Bibliothekstage 1/5 #libday8

Einleitung: Ich arbeite im Altbau (Verwaltungsgebäude) der Universitätsbibliothek Erlangen. Nur wenn ich an der Info Dienst habe (einmal pro Woche) bin ich im Neubau (Benutzungsgebäude). Dieser wird bald von außen schön sein (von innen wohl leider nicht). Die vordere Front ist momentan noch eingerüstet, die anderen Seiten schon fertig saniert. Den überwiegenden Teil meiner Arbeitszeit verbringe ich in der Erwerbungsabteilung, bin da für den angloamerikanischen Bereich und Osteuropa zuständig. Ansonsten bin ich noch, wie erwähnt im Infoteam, in der Arbeitsgruppe Innovation und im Vergnügungsausschuss. Am liebsten würde ich noch in viel mehr Arbeitsgruppen teilnehmen, allerdings wird dass dann ein zeitliches Problem.

Also dann, eine Woche in meinem bibliothekarischen Leben.

Tag 1: Montag

Der morgendliche Schreibtisch

Kalenderblatt des Tages zeigt den Tukan (hier noch nicht auf dem Bild)! Wer es noch nicht wusste, sein Schnabel ist gar nicht so schwer, wie er aussieht.
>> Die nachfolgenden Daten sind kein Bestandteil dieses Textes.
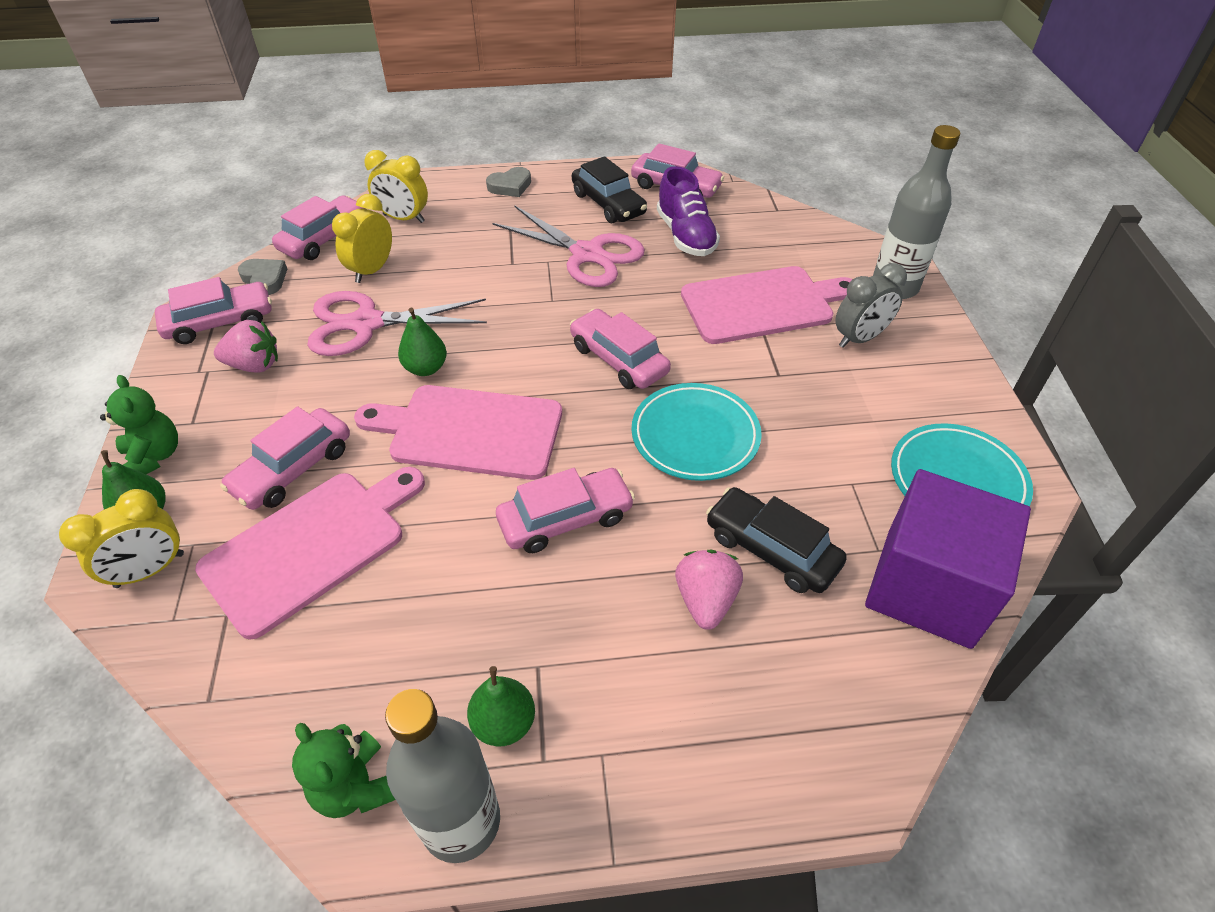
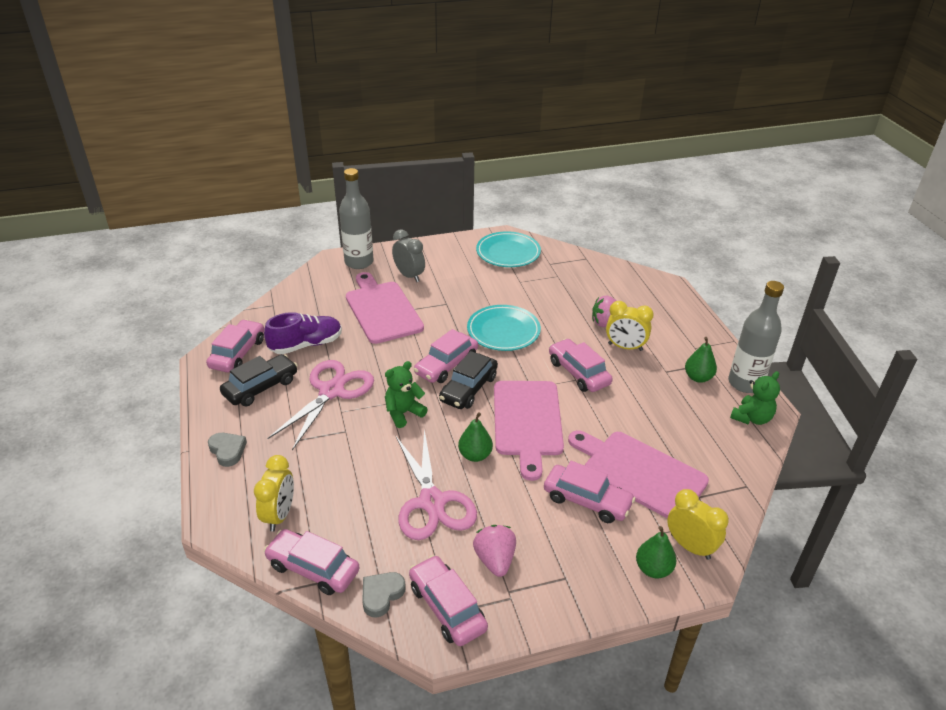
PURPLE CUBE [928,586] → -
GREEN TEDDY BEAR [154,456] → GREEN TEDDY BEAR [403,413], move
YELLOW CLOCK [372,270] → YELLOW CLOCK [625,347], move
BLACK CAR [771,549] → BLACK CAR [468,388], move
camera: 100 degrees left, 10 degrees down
Zum frühen morgen erste Bestellungen in den Aleph geklopft. Russische Philosophie. Zum Bestellen schon mühsam, katalogisieren noch mehr. Trotz vorhandener Russischkenntnisse (allerdings reicht es nur noch zum lesen, nicht mehr zum verstehen oder sprechen).

Erste Sitzung der Woche: Vergnügungsausschuss. Ich frage mich immer ob andere Bibliotheken das auch haben. Wenn ich es bei Freunden erzähle (nicht in Bibliotheken arbeiten) müssen die immer lachen dass wir so was haben. Wer sich nichts darunter vorstellen kann: wir organisieren die internen Festlichkeiten. Mitglied ist man immer für zwei Jahre und danach muss man scheinbar immer sagen dass es anstrengend ist und man froh ist, nicht mehr dabei zu sein. Kann ich nicht nachvollziehen!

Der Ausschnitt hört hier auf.